After 12/7/2011, this blog will no longer be updated, although content will remain. Please visit my new blog at Hidden Latitudes.

Tuesday, December 08, 2009

God in the equation

    I am a person who has problems believing, and yet, in spite of them, perhaps because of them, I do believe. I think the right to doubt is one of the most important rights given to human beings. But I believe in God. In fact I never stopped believing in God—that's why I had the problem, the crisis of faith. If I had stopped believing, then I would have been much more at peace. It would've been okay to be disappointed in human beings. what else could you expect from a human being who is the object of seduction and all kinds of ambition, right?

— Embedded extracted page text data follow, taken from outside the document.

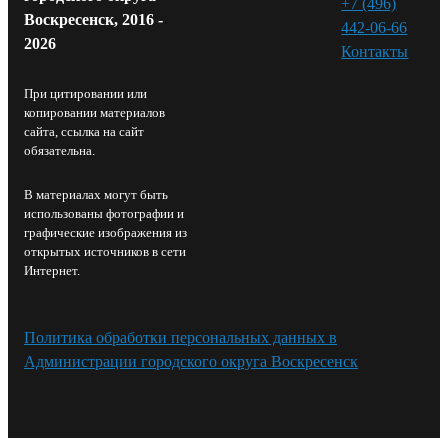
+7 (496)
Воскресенск, 2016 -
442-06-66
2026
Контакты⁠
При цитировании или
копировании материалов
сайта, ссылка на сайт
обязательна.
В материалах могут быть
использованы фотографии и
графические изображения из
открытых источников в сети
Интернет.
Политика обработки персональных данных в
Администрации городского округа Воскресенск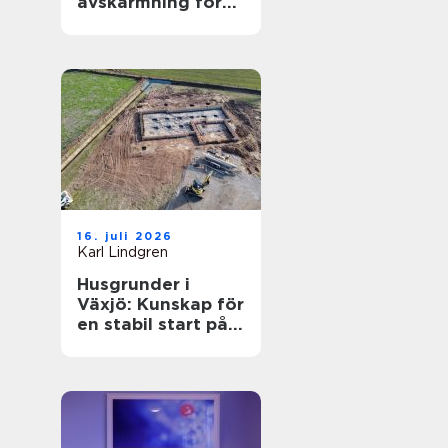
avskärmning för
smartare lokaler
16. juli 2026
Karl Lindgren
Husgrunder i
Växjö: Kunskap för
en stabil start på
bygget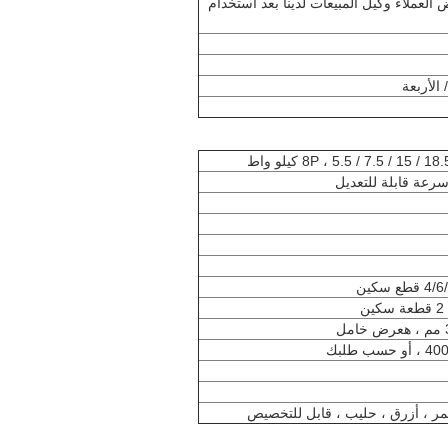
لعملاء وكيل المبيعات لدينا بعد استخدام
 الأربعة
ن
عرض خامل
حمر ، أزرق ، حليب ، قابل للتخصيص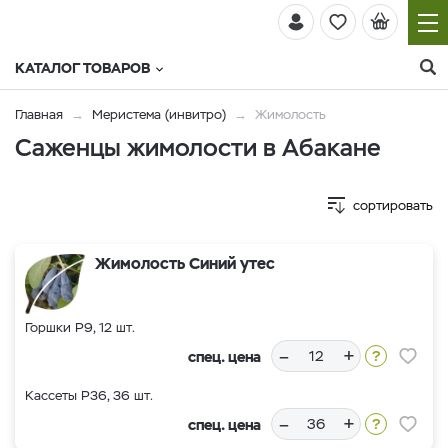
КАТАЛОГ ТОВАРОВ
Главная
Меристема (инвитро)
Жимолость
Саженцы жимолости в Абакане
сортировать
Жимолость Синий утес
Горшки Р9, 12 шт.
–
+
спец. цена
Кассеты Р36, 36 шт.
–
+
спец. цена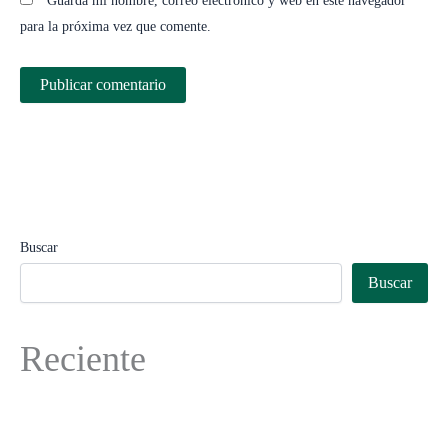
Guarda mi nombre, correo electrónico y web en este navegador
para la próxima vez que comente.
Buscar
Buscar
Reciente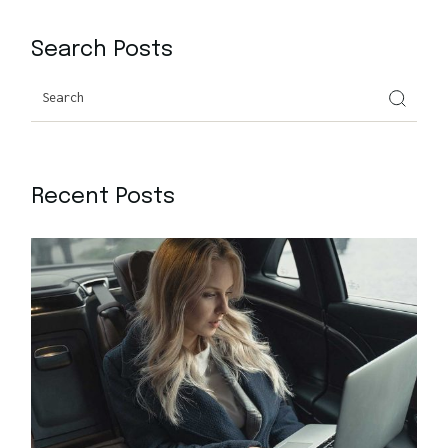
Search Posts
Recent Posts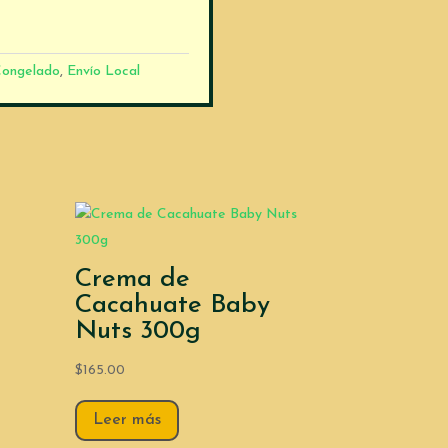
ongelado
,
Envío Local
Crema de
Cacahuate Baby
Nuts 300g
$
165.00
Leer más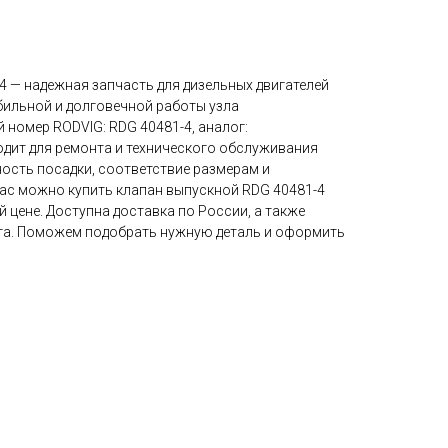
4 — надежная запчасть для дизельных двигателей
бильной и долговечной работы узла
 номер RODVIG: RDG 40481-4, аналог:
ходит для ремонта и технического обслуживания
ность посадки, соответствие размерам и
нас можно купить клапан выпускной RDG 40481-4
й цене. Доступна доставка по России, а также
га. Поможем подобрать нужную деталь и оформить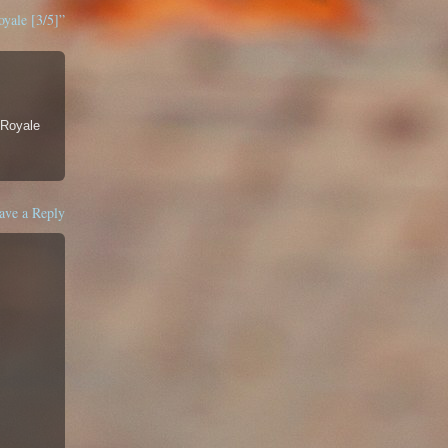
yale [3/5]”
oyale
ave a Reply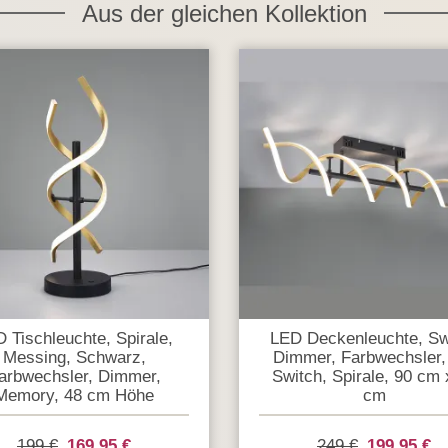
Aus der gleichen Kollektion
 Tischleuchte, Spirale,
LED Deckenleuchte, Sw
Messing, Schwarz,
Dimmer, Farbwechsler,
arbwechsler, Dimmer,
Switch, Spirale, 90 cm 
Memory, 48 cm Höhe
cm
199 €
169,95 €
249 €
199,95 €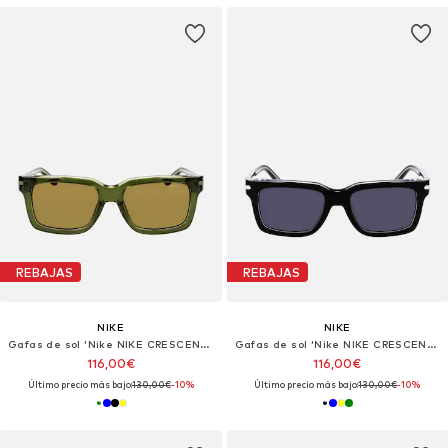
REBAJAS
REBAJAS
NIKE
NIKE
Gafas de sol 'Nike NIKE CRESCENT I EV24017 Amber / amber 54/18/145 MAN Sunglasses'
Gafas de sol 'Nike NIKE CRESCENT I EV24017 Amber / amber 54/18/145 MAN Sunglasses'
116,00€
116,00€
Último precio más bajo:
130,00€
-10%
Último precio más bajo:
130,00€
-10%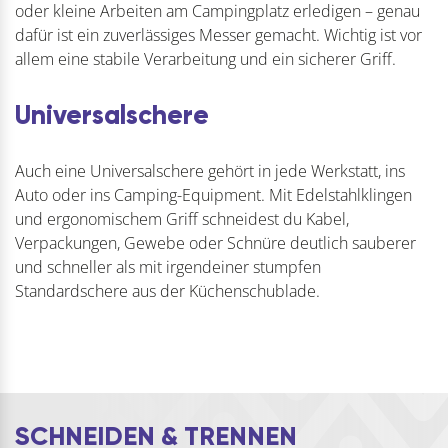
oder kleine Arbeiten am Campingplatz erledigen – genau
dafür ist ein zuverlässiges Messer gemacht. Wichtig ist vor
allem eine stabile Verarbeitung und ein sicherer Griff.
Universalschere
Auch eine Universalschere gehört in jede Werkstatt, ins
Auto oder ins Camping-Equipment. Mit Edelstahlklingen
und ergonomischem Griff schneidest du Kabel,
Verpackungen, Gewebe oder Schnüre deutlich sauberer
und schneller als mit irgendeiner stumpfen
Standardschere aus der Küchenschublade.
SCHNEIDEN & TRENNEN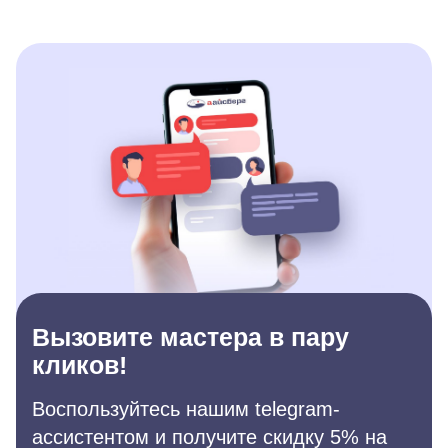
Вызовите мастера в пару
кликов!
Воспользуйтесь нашим telegram-
ассистентом и получите скидку 5% на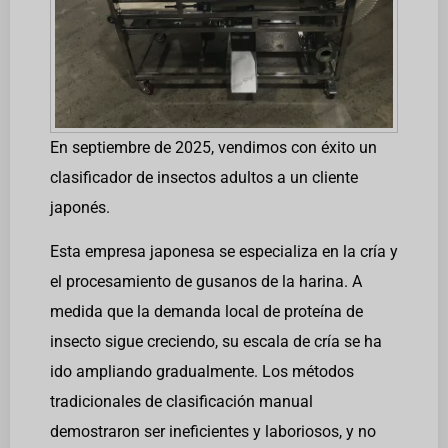
En septiembre de 2025, vendimos con éxito un
clasificador de insectos adultos a un cliente
japonés.
Esta empresa japonesa se especializa en la cría y
el procesamiento de gusanos de la harina. A
medida que la demanda local de proteína de
insecto sigue creciendo, su escala de cría se ha
ido ampliando gradualmente. Los métodos
tradicionales de clasificación manual
demostraron ser ineficientes y laboriosos, y no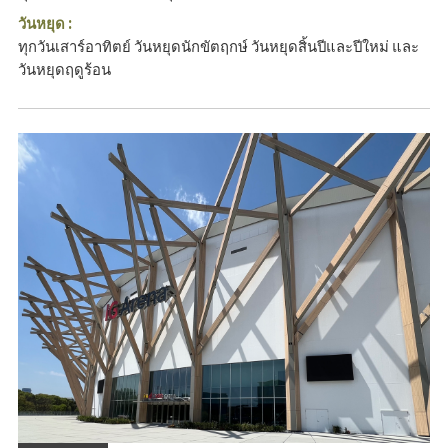
วันหยุด :
ทุกวันเสาร์อาทิตย์ วันหยุดนักขัตฤกษ์ วันหยุดสิ้นปีและปีใหม่ และ
วันหยุดฤดูร้อน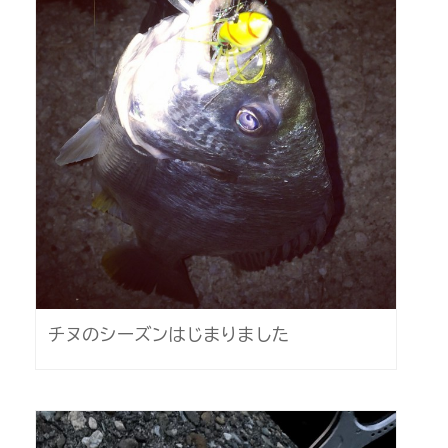
チヌのシーズンはじまりました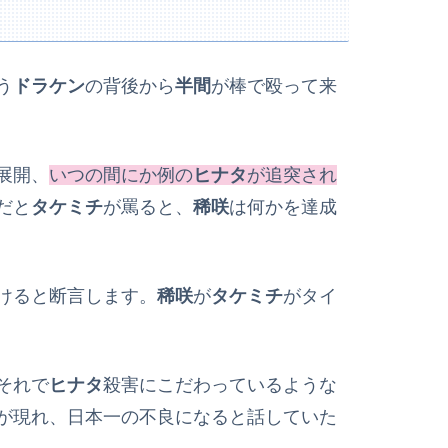
う
ドラケン
の背後から
半間
が棒で殴って来
展開、
いつの間にか例の
ヒナタ
が追突され
だと
タケミチ
が罵ると、
稀咲
は何かを達成
けると断言します。
稀咲
が
タケミチ
がタイ
それで
ヒナタ
殺害にこだわっているような
が現れ、日本一の不良になると話していた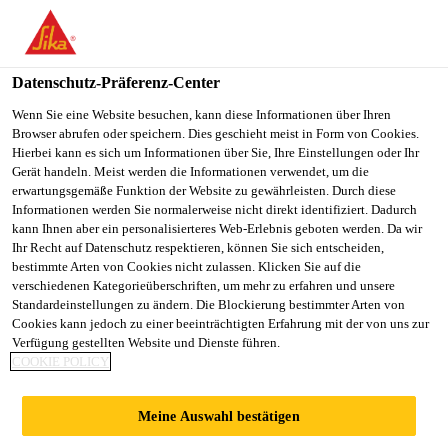
You are accessing "Sika Österreich", it seems you are accessing it
from "Vereinigte Staaten". We have a dedicated website for your
country.
Datenschutz-Präferenz-Center
TO
Wenn Sie eine Website besuchen, kann diese Informationen über Ihren
STAY ON THE SIKA
SELECT A
Browser abrufen oder speichern. Dies geschieht meist in Form von Cookies.
SIKA
ÖSTERREICH WEBSITE
COUNTRY
Hierbei kann es sich um Informationen über Sie, Ihre Einstellungen oder Ihr
USA
Gerät handeln. Meist werden die Informationen verwendet, um die
erwartungsgemäße Funktion der Website zu gewährleisten. Durch diese
Informationen werden Sie normalerweise nicht direkt identifiziert. Dadurch
Sika Österreich
kann Ihnen aber ein personalisierteres Web-Erlebnis geboten werden. Da wir
Ihr Recht auf Datenschutz respektieren, können Sie sich entscheiden,
bestimmte Arten von Cookies nicht zulassen. Klicken Sie auf die
verschiedenen Kategorieüberschriften, um mehr zu erfahren und unsere
Standardeinstellungen zu ändern. Die Blockierung bestimmter Arten von
DOKUMENTEN
Cookies kann jedoch zu einer beeinträchtigten Erfahrung mit der von uns zur
Verfügung gestellten Website und Dienste führen.
COOKIE POLICY
DOWNLOAD
Meine Auswahl bestätigen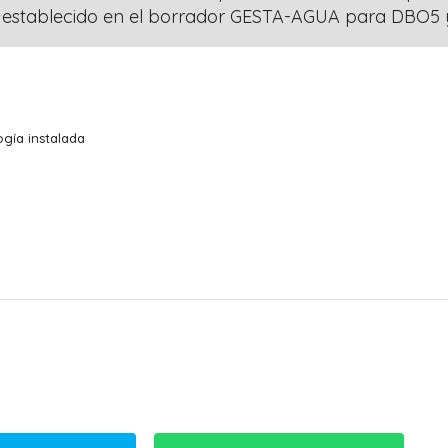
 establecido en el borrador GESTA-AGUA para DBO5 y
gía instalada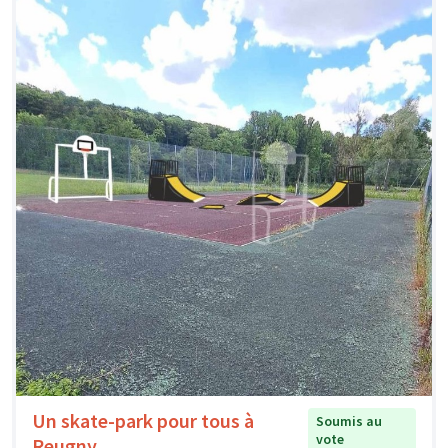
Un skate-park pour tous à
Soumis au
vote
Reugny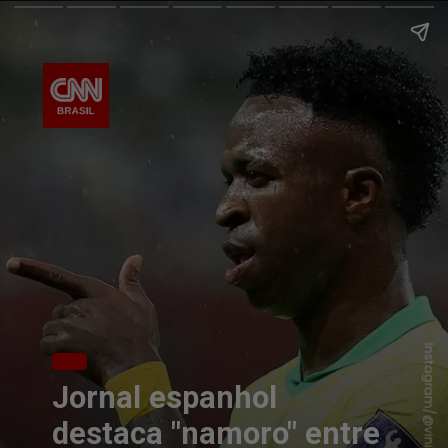
Instagram/@vinijr
Jornal espanhol
destaca "namoro" entre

It is easier if God doesn't enter the equation. The moment you start to believe in God, then how can you accept the world? Do you then accept God's absence? Do you accept God's silence? God—why doesn't he tried to make people better, make them lead better lives and be kinder to each other? Why doesn't he do it? A few times he gave up. But the floods were not a punishment for sins against God but for crimes against each other. what are they doing to themselves? God thought. So he brought the floods. And it didn't help. I cannot understand two aspects of human nature: indifference and nastiness. I cannot understand. At my age, I should be able to understand. But I cannot. I do not understand. Indifference and nastiness on every level, on petty levels and on high levels.
Elie Wiesel, Author, Holocaust Survivor, Nobel Peace Prize Winner, quoted in The God Factor, by Cathleen Falsani.